Diseases and disorders
Inhibitors based on the principle of competitive inhibition are used to treat a variety of medical conditions.Therapy by competitive inhibition is common, for example, in the treatment of acute gout attacks. The inhibitor NSAID is used to inhibit prostaglandin synthesis. It inhibits cyclooxygenase, an enzyme involved in inflammatory metabolism. This inhibition results in a pain-reducing and anti-inflammatory effect. Conventional agents for acute gout are ibuprofen or diclofenac. In chronic gout, the main inhibitors used are [[uricostatic agents]]. These substances inhibit xanthine oxidase. Xanthine oxidase oxidizes hypoxanthine to xanthine, which eventually becomes uric acid.
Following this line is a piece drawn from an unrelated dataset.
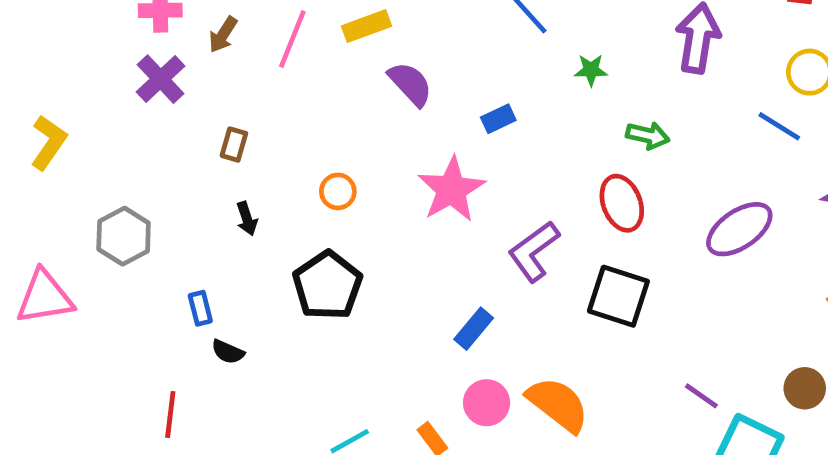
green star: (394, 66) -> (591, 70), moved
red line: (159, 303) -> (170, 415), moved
Thus, inhibition of xanthine oxidase causes uric acid formation to decrease and reduces gout symptoms. At the same time, the administration of the inhibitors increases the concentration of hypoxanthine in the body. Thus, purine synthesis is also inhibited from then on. Competitive inhibition offers a decisive advantage over other inhibition methods. Pharmacologists distinguish between reversible and irreversible inhibition. In irreversible inhibition, an irreversible inhibition process is present. The process cannot be reversed even by a more highly concentrated agonist. In reversible inhibition, on the other hand, reversibility is present. Competitive inhibition can therefore be reversed in most cases by increasing the agonist concentration. This type of inhibition is therefore one of the most important mechanisms of action for drugs. However, the mechanism of inhibition by inhibitors is not exclusively associated with therapies and therapeutic success. For example, inhibition also plays a role in the pathogenesis of cancer. Tumor cells release apoptosis inhibitors and thus increase their vitality. They give themselves resistance to immunological therapies and prevent their own cell death.